The events in Kunduz and Haydan are not isolated incidents. Medical structures have, unfathomably, become an integral part of war zones. From Afghanistan to Yemen, from Syria to Sudan and from Iraq to Somalia, they have become targets. And our colleagues — doctors, paramedics and support staff — often pay the highest price. This isn’t just a problem for MSF, it’s a problem for all healthcare professionals working in countries in conflict, and therefore for millions of people currently living amid the modern theatre of war.
In an increasingly radicalised world humanitarian aid is in danger of being sacrificed over ever more cynical reasons. The end justifies the means, irrespective of any principle or value. So, the level of despair that is driving entire populations to follow the path of exile comes as no surprise.

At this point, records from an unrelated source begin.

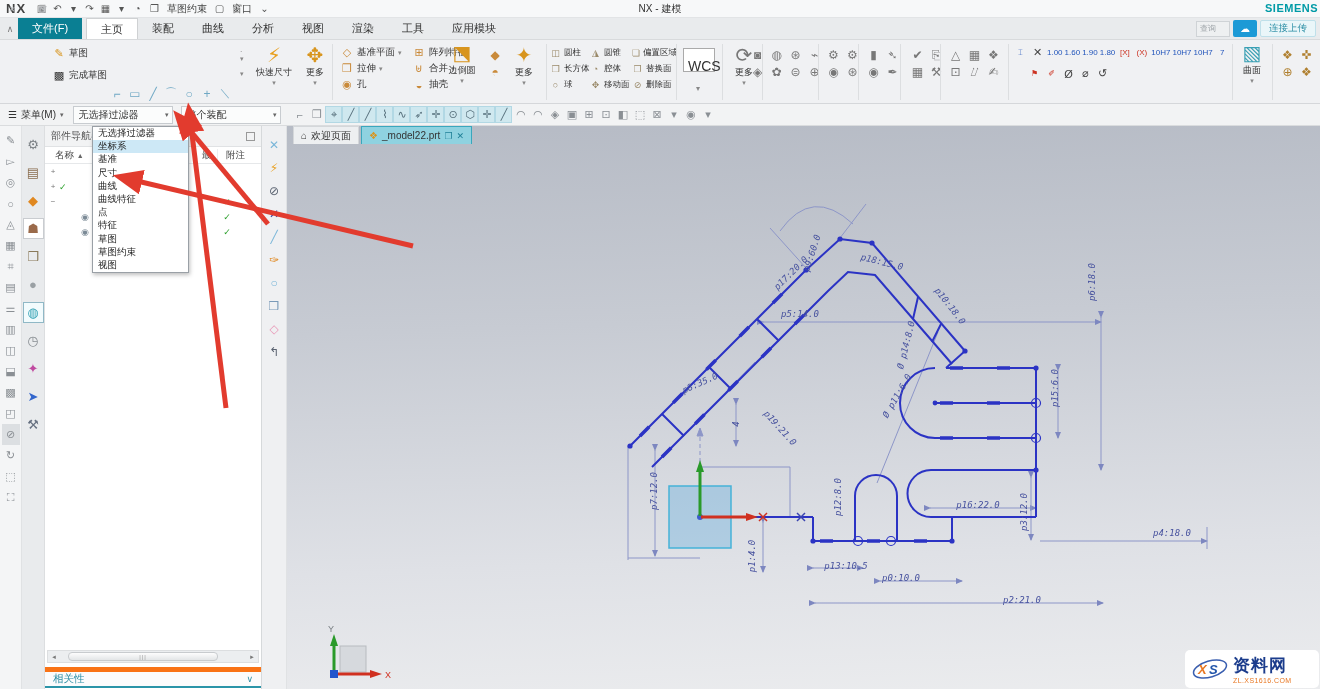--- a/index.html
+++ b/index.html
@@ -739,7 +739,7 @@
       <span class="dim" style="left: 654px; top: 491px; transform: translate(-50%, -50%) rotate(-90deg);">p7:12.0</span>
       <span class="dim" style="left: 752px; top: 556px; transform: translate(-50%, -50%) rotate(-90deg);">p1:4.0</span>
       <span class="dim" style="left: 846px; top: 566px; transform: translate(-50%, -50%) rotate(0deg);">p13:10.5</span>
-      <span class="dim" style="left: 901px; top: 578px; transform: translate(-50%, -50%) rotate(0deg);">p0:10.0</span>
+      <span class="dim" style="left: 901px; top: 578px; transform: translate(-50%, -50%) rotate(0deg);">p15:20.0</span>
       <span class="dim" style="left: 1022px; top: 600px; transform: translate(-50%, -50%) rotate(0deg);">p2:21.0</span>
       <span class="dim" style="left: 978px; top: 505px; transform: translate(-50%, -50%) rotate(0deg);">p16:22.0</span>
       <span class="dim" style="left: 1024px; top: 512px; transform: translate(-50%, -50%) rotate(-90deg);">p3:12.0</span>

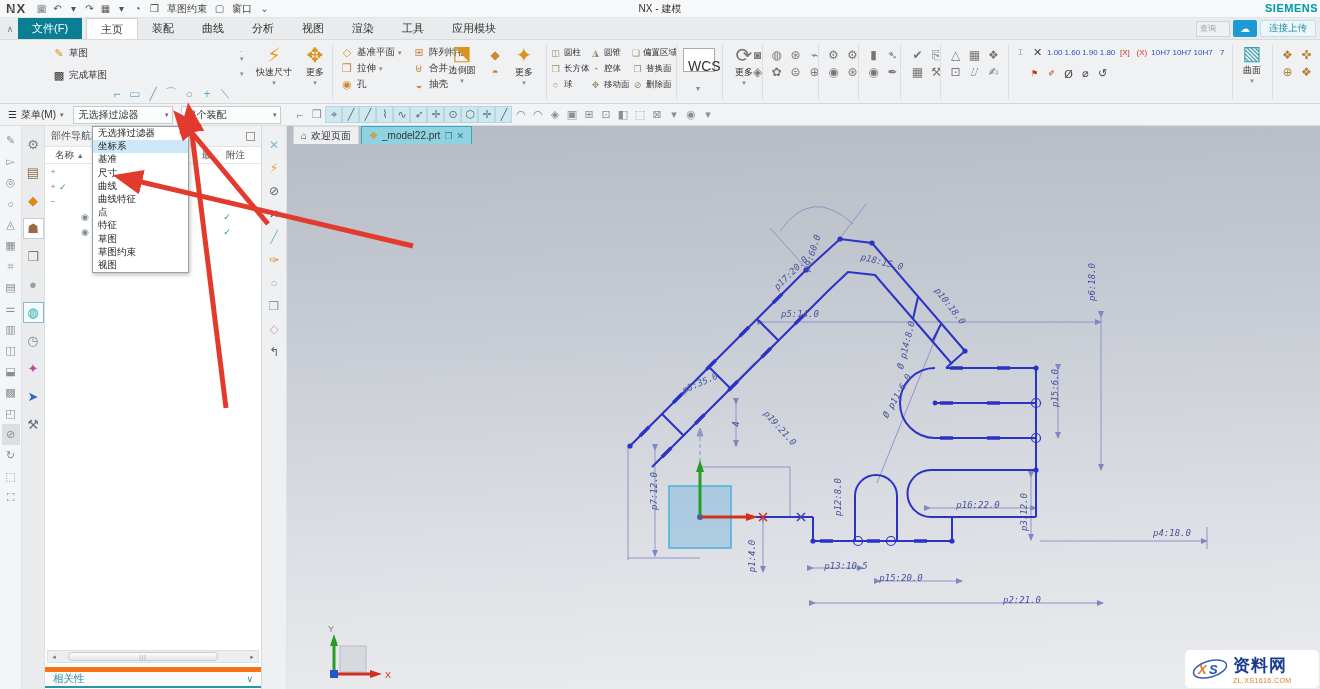--- a/index.html
+++ b/index.html
@@ -104,7 +104,7 @@
     border:1px solid #c8cbce; border-radius:4px; display:flex; align-items:center; justify-content:center;
     font-size:6px; color:#999; letter-spacing:1px; }
   #dep-bar { position:absolute; left:0; top:541px; width:216px; height:21px; background:#fbfbfc;
-    border-top:5px solid #f97316; border-bottom:2px solid #2b94a8; display:flex; align-items:center;
+    border-top:2px solid #f97316; border-bottom:2px solid #2b94a8; display:flex; align-items:center;
     justify-content:space-between; padding:0 8px; color:#2b8ea5; font-size:10.5px; }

It’s up to all of us to mobilise and urge politicians, governments and non-state armed groups to respect medical facilities. Together we shout loudly and clearly:
“Stop bombing hospitals!”
(Dr. Tammam Aloudat is the Deputy Medical Director of Médecins Sans Frontières (MSF). He bears witness to the destruction wrought upon civilian healthcare facilities in Afghanistan and Yemen by militaries rewriting the rules of war.)